The question is to find the output of the following program:

#include <iostream>
using namespace std;

int main() {
  int arr[]={6,3,8,10,4,6,7};
  int *ptr=arr,i;
  cout<<++*ptr++<<'@';
  i=arr[3]-arr[2];
  cout<<++*(ptr+i)<<'@'<<'\n';
  cout<<++i+*ptr++<<'@';
  cout<<*ptr++<<'@'<<'\n';
  for(;i>=0;i-=2)
      cout<<arr[i]<<'@';
  return 0;
}

The output for the above program is:

7@11@

6@8@

11@3@

I know when a pointer is used like this : *ptr=&var; it stores the address of the variable var in the pointer variable ptr.

These are my questions:

1. What does *ptr=arr[]; do? Where ptr is declared as an integer and arr is an integer array?

2. What does *ptr=a; do if ptr and a are declared as integer variables?

Answer 1

What does *ptr=arr; Where ptr is declared as an integer and arr is an integer array?

Set ptr to point to first element of array arr. Read more in What is array decaying?

The declarations are these:

int arr[]={6,3,8,10,4,6,7}; // declare array 'arr'
int *ptr // declare pointer to `int` 'ptr'

What does *ptr=a; do if ptr and a are declared as integer variables?

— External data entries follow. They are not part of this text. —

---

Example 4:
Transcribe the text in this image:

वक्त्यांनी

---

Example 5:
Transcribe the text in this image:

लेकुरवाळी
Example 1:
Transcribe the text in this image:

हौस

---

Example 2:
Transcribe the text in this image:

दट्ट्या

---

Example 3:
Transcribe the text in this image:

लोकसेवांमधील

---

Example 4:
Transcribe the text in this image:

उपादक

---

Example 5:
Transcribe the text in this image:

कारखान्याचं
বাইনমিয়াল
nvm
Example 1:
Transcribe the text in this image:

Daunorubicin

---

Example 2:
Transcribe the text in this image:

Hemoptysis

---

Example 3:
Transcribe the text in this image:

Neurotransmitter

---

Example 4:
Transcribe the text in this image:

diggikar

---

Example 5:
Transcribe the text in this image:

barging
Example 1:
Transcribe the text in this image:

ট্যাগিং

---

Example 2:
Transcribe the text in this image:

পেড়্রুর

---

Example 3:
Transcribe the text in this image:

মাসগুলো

What you say, in code is this:

int ptr, a;
*ptr=a;

which, will produce an error, like this:

prog.cc: In function 'int main()':
prog.cc:4:4: error: invalid type argument of unary '*' (have 'int')
    4 |   *ptr=a;
      |    ^~~

Answer 2

1. int *ptr=arr both declares ptr as an int pointer, and assigns to ptr the address of the first integer in arr.
2. *ptr=a assigns the value of a to the pointee of ptr, namely to the integer that ptr points to.

Answer 3

1. *ptr = arr; Gets the address of the first element in arr.
2. *ptr = a; Assigns the value of a to the integer that ptr is pointing to.